# WHAT IS REQUIRED:
Every line of the entries below from the one containing "[56,124,180,140] [55,151,82,162] [85,162,115,166]" to the one containing "[339,245,369,249] [55,271,84,275] [56,285,538,301]", both ends included, must be written out exactly. No other line belongs in the answer.

# ENTRIES SHOWN:
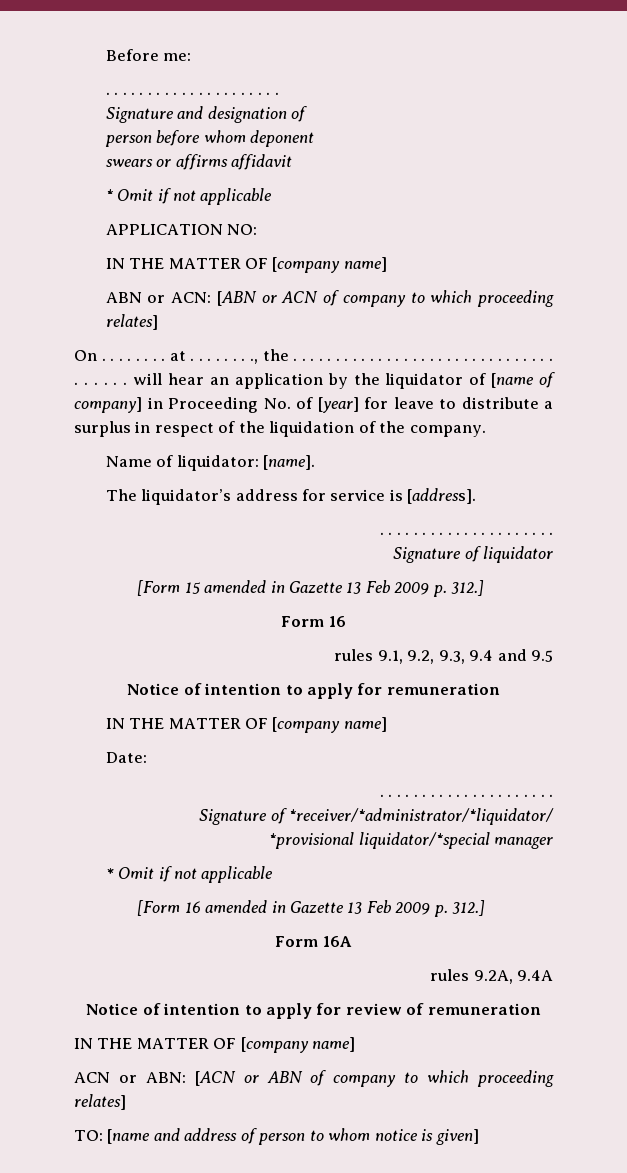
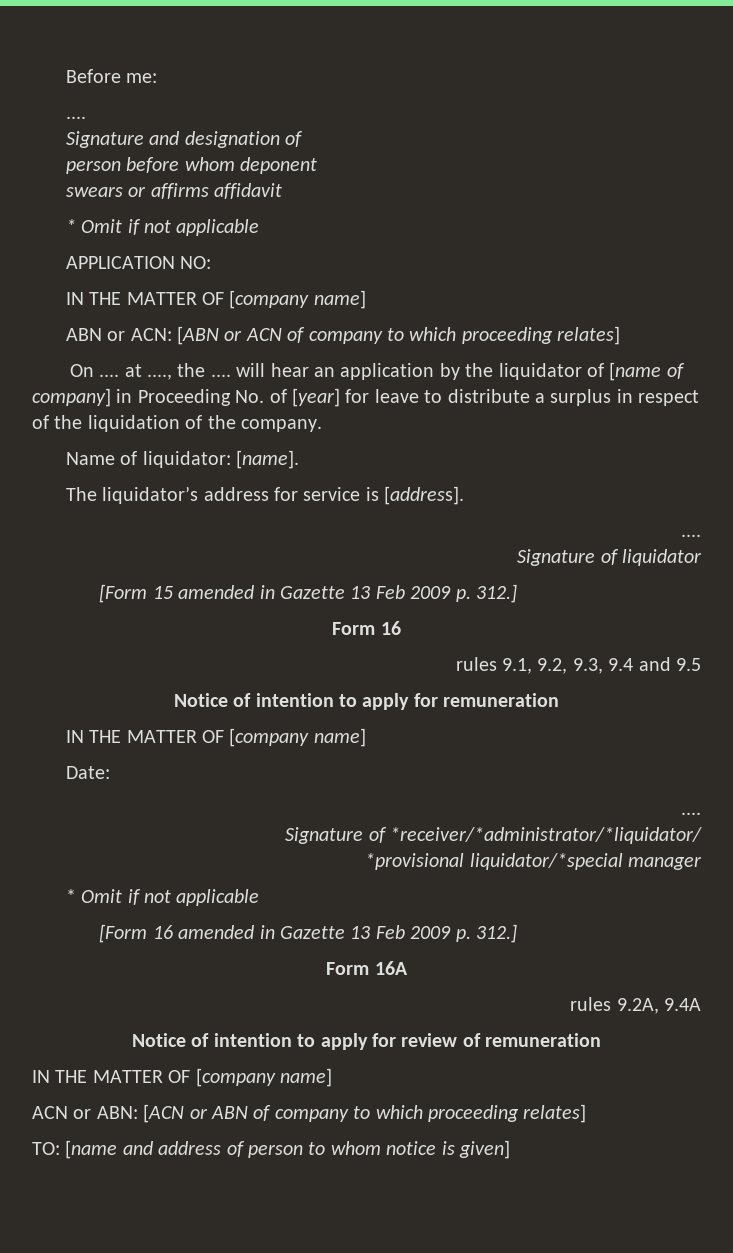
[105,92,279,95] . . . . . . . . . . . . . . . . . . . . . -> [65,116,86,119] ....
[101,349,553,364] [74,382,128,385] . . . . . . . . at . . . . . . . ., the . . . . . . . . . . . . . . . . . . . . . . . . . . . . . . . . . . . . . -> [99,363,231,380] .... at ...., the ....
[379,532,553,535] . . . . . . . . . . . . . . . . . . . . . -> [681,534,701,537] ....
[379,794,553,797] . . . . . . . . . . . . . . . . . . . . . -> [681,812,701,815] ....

* * *

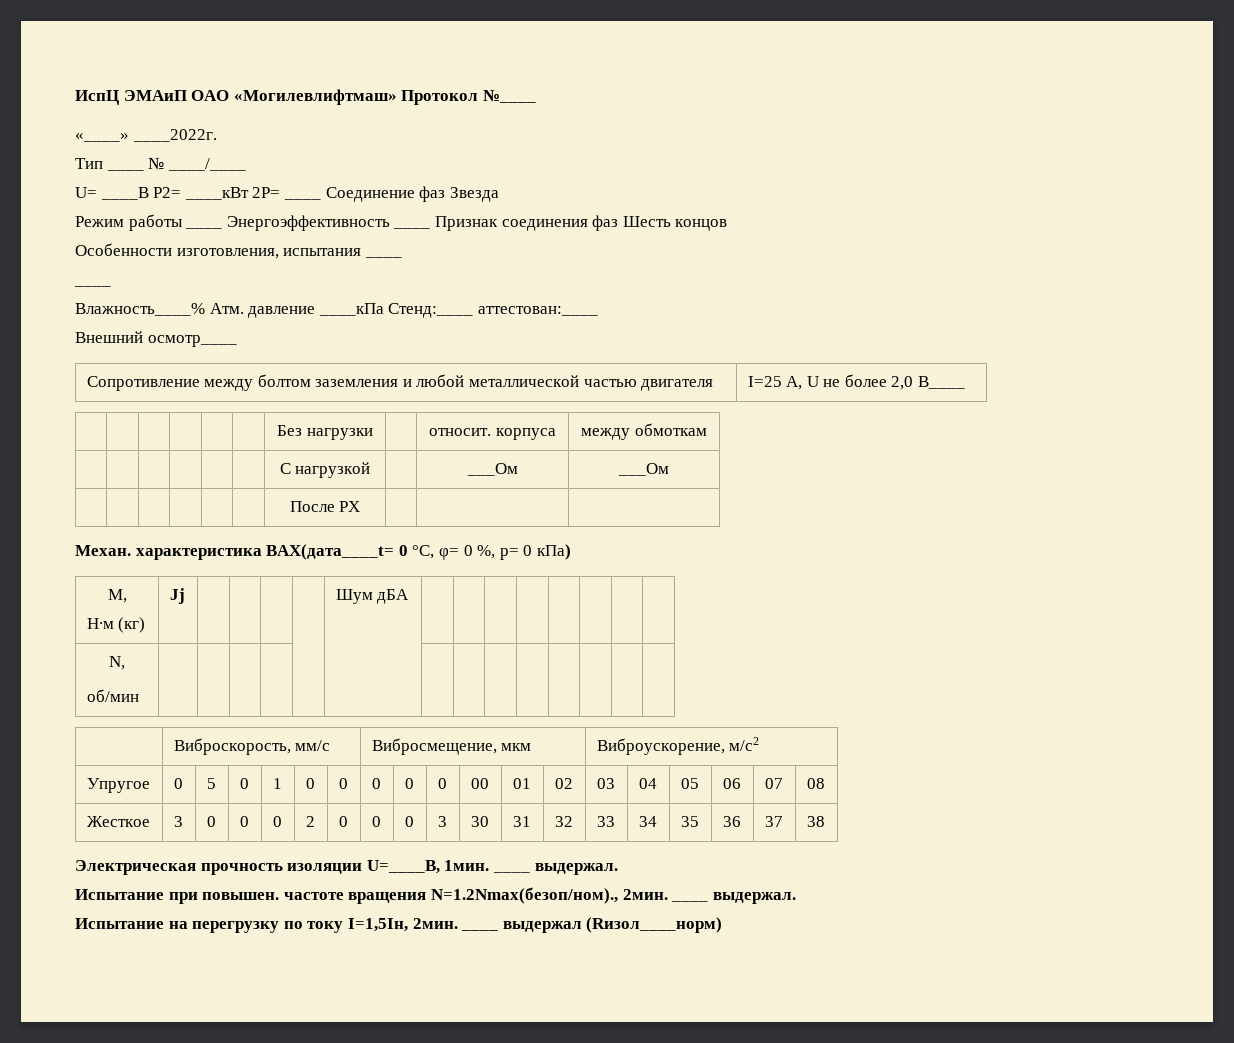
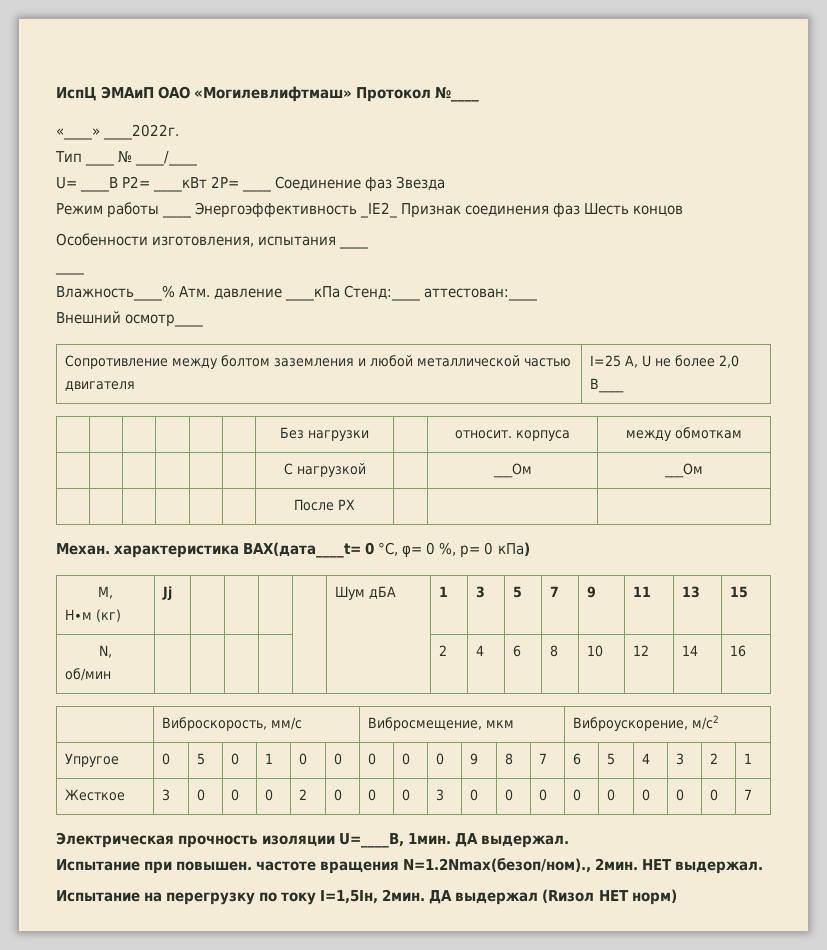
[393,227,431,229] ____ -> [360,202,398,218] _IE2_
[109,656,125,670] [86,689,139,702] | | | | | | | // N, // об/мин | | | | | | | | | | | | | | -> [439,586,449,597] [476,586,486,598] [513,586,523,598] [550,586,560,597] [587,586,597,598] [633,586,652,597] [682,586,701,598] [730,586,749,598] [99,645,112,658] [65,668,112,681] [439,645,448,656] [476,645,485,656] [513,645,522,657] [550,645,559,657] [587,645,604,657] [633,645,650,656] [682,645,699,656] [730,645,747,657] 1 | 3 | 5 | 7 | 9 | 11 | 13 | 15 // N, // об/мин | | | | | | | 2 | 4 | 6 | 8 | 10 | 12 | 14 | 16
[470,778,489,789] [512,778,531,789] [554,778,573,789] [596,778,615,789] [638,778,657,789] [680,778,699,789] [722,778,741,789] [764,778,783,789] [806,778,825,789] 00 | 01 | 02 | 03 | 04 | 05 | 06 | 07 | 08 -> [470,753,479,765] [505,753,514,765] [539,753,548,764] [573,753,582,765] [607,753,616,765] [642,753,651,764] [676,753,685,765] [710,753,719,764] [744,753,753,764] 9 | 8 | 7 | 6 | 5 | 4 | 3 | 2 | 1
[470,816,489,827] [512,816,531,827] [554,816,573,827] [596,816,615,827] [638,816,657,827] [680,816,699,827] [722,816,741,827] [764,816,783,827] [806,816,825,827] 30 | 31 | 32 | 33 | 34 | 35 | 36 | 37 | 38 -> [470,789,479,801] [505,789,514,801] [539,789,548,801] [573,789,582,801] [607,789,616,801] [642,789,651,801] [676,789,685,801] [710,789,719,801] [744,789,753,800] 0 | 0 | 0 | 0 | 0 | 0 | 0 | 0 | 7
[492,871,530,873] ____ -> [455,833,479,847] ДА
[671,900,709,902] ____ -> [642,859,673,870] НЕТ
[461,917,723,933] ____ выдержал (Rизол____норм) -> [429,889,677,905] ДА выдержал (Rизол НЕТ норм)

* * *

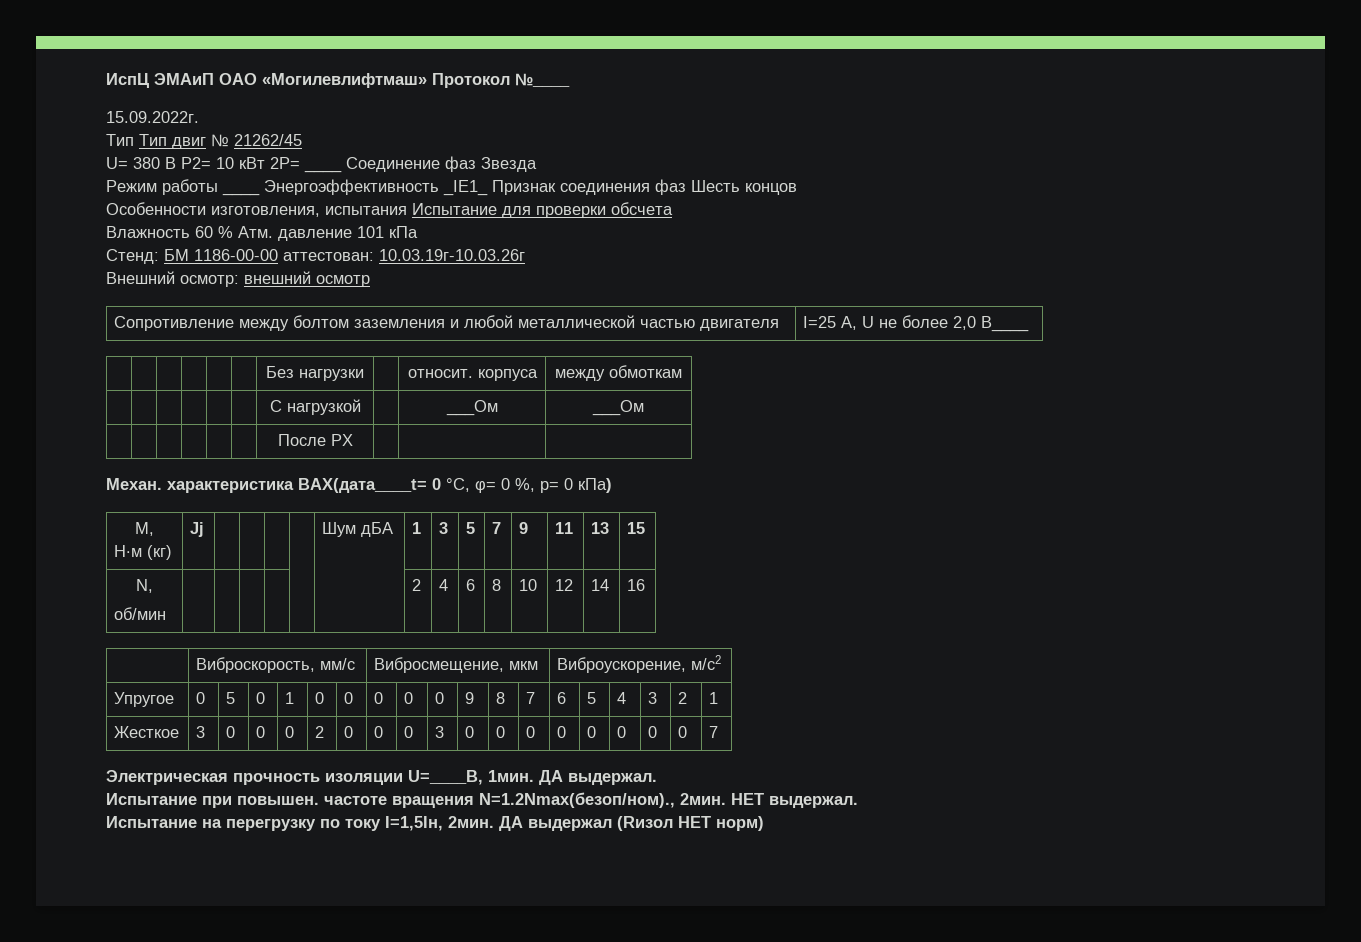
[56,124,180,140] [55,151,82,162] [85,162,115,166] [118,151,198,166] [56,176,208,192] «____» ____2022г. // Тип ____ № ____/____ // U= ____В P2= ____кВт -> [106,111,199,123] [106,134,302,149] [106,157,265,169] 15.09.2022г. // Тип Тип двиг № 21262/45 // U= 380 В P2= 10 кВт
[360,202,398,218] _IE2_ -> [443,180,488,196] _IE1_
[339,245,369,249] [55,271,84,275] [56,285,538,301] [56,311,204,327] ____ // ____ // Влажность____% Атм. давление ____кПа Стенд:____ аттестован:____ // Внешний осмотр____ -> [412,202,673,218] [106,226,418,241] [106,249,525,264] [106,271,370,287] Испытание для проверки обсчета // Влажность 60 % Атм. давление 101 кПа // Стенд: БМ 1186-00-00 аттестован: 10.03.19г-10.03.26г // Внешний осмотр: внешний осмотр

# FINISHED TASK:
[56,124,180,140] [55,151,82,162] [85,162,115,166] [118,151,198,166] [56,176,208,192] «____» ____2022г. // Тип ____ № ____/____ // U= ____В P2= ____кВт -> [106,111,199,123] [106,134,302,149] [106,157,265,169] 15.09.2022г. // Тип Тип двиг № 21262/45 // U= 380 В P2= 10 кВт
[360,202,398,218] _IE2_ -> [443,180,488,196] _IE1_
[339,245,369,249] [55,271,84,275] [56,285,538,301] [56,311,204,327] ____ // ____ // Влажность____% Атм. давление ____кПа Стенд:____ аттестован:____ // Внешний осмотр____ -> [412,202,673,218] [106,226,418,241] [106,249,525,264] [106,271,370,287] Испытание для проверки обсчета // Влажность 60 % Атм. давление 101 кПа // Стенд: БМ 1186-00-00 аттестован: 10.03.19г-10.03.26г // Внешний осмотр: внешний осмотр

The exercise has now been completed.